Im Rahmen der Rsp ist das BerufungsG davon ausgegangen, dass es der Bekl nicht gelungen ist, im Hinblick auf eine mögliche Leistungsfreiheit gem § 61 VersVG eine konkrete Verdachtslage für eine Alkoholisierung oder Übermüdung der Kl zu beweisen und nicht von einer Verletzung der Aufklärungsobliegenheit ausgegangen werden könne: Auch die nur leichte Beschädigung der Leitschiene hätte die Kl zwar zur Anzeige gem § 4 Abs 5 StVO verpflichtet; die Übertretung des § 4 Abs 5 StVO allein schafft jedoch noch keine Verdachtslage für eine Alkoholisierung, zumal sie nach den Feststellungen unter Schock stand. Dass die Kl in dieser Situation den Fokus ihrer Aufmerksamkeit nicht auf die – nur leicht – beschädigte Leitschiene gelegt hat, gereicht ihr nicht zum Nachteil.
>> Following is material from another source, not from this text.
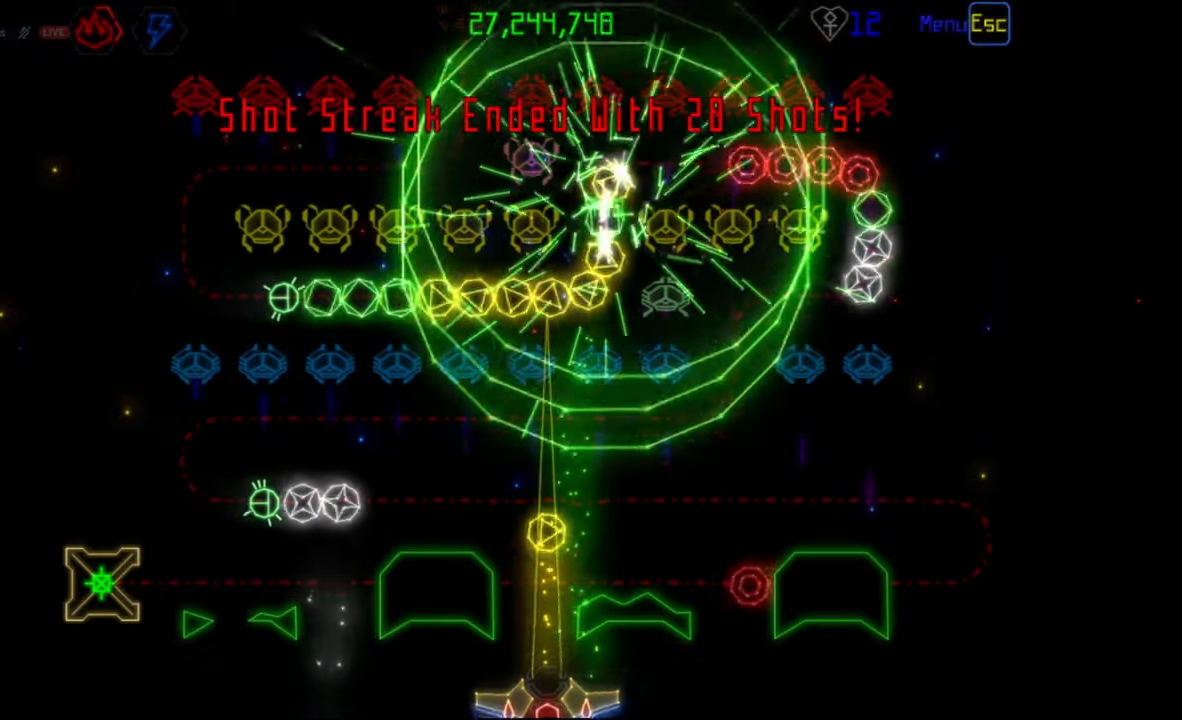
{"keys": [], "mouse": ["left"], "events": [[17, "mouse_left", "up"], [467, "mouse_left", "down"]]}
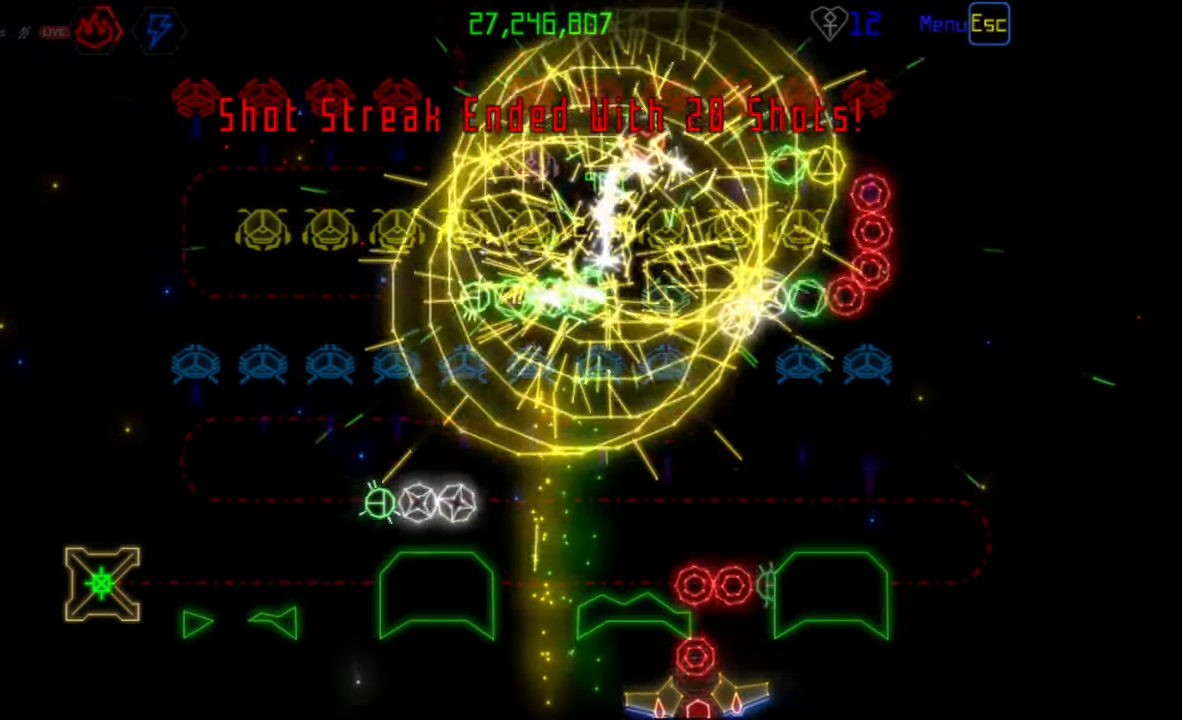
{"keys": [], "mouse": [], "events": [[50, "mouse_left", "up"]]}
Keiner Korrektur bedarf auch, dass das BerufungsG aufgrund der Feststellungen über die weiteren Begleitumstände des Unfalls (Anfertigung der Fotos am folgenden Tag und Aufsuchen des Versicherungsvertreters am nächsten Werktag) keine konkrete Verdachtslage im Hinblick auf eine Beeinträchtigung der Kl gesehen hat.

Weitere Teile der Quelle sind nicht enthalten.